[Extrait à lire]
Assimi Goïta et la tyrannie des mots

J’espère que tout le monde apprécie la générosité du nouveau président de Transition, le colonel Assimi Goïta, lorsqu’il déclare céder les 2/3 de ces fonds de souveraineté pour des œuvres socio-sanitaires. Cette partie du discours qu’il a prononcé à l’occasion de son investiture a pris le pas sur d’autres aspects de la vie nationale sur lesquels il est pourtant très attendu.

A l’annonce de cette mesure, c’est déjà la jubilation populaire. Le colonel Goïta, très sobre dans ses discours, manifestation d’une grande timidité que lui reconnaissent ses vieux amis qui le côtoient depuis tout petit, au Prytanée militaire, est un dur à cuire qui ne lâche rien s’il s’engage à faire quelque chose, rappellent-ils. Il agit, mais il parle peu, martèlent-ils. Certainement aussi parce qu’il a très peur de se tromper ou de ne jamais dire ce qu’il ne va pas faire. Dans l’un comme l’autre des cas, il n’échappe pas à la tyrannie des mots.

Un mal positif, qui se présente finalement sous une qualité qui l’empêche de tenir des déclarations à tous vents, mais s’exprime seulement quand c’est nécessaire et utilise peu de mots. Des mots justes, mesurés, pesés et soupesés, très loin de ces mots qui causent des maux ou les aggravent s’ils existaient déjà.

[Contenu des données]
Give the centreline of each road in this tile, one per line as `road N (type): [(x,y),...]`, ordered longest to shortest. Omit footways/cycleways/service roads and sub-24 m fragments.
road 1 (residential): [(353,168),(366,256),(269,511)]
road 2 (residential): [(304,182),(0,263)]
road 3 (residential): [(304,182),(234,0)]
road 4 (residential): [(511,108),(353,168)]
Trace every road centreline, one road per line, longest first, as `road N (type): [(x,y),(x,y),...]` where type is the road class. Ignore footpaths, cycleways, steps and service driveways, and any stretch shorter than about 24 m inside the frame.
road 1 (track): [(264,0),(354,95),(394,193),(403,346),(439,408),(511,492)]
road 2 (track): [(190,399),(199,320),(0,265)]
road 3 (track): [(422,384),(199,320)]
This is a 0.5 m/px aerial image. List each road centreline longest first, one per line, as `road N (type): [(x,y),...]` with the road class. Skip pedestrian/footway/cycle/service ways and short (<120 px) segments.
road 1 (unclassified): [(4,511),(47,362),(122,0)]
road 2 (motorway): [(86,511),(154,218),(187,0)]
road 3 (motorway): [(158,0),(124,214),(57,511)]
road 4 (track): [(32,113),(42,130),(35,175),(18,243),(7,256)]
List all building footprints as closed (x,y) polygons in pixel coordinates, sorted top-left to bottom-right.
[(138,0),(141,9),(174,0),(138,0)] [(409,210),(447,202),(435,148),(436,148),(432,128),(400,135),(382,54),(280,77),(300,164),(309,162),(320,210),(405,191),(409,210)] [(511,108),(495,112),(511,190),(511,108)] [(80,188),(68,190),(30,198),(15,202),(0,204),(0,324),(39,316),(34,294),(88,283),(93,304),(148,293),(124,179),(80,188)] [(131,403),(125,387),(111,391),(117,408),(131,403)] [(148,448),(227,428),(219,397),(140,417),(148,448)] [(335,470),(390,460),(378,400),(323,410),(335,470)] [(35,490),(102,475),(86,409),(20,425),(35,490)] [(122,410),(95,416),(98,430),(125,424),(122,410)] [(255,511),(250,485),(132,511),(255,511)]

[Travail à faire]
1) D'après le texte sur Assimi Goïta, quelle part de ses fonds de souveraineté le colonel déclare-t-il céder, et pour quoi ?
2) Recopiez fidèlement le passage du texte sur Assimi Goïta qui va de « J’espère que tout » à « pourtant très attendu. ».

[Exercices corrigés]
1) Les 2/3, pour des œuvres socio-sanitaires.

2)
J’espère que tout le monde apprécie la générosité du nouveau président de Transition, le colonel Assimi Goïta, lorsqu’il déclare céder les 2/3 de ces fonds de souveraineté pour des œuvres socio-sanitaires. Cette partie du discours qu’il a prononcé à l’occasion de son investiture a pris le pas sur d’autres aspects de la vie nationale sur lesquels il est pourtant très attendu.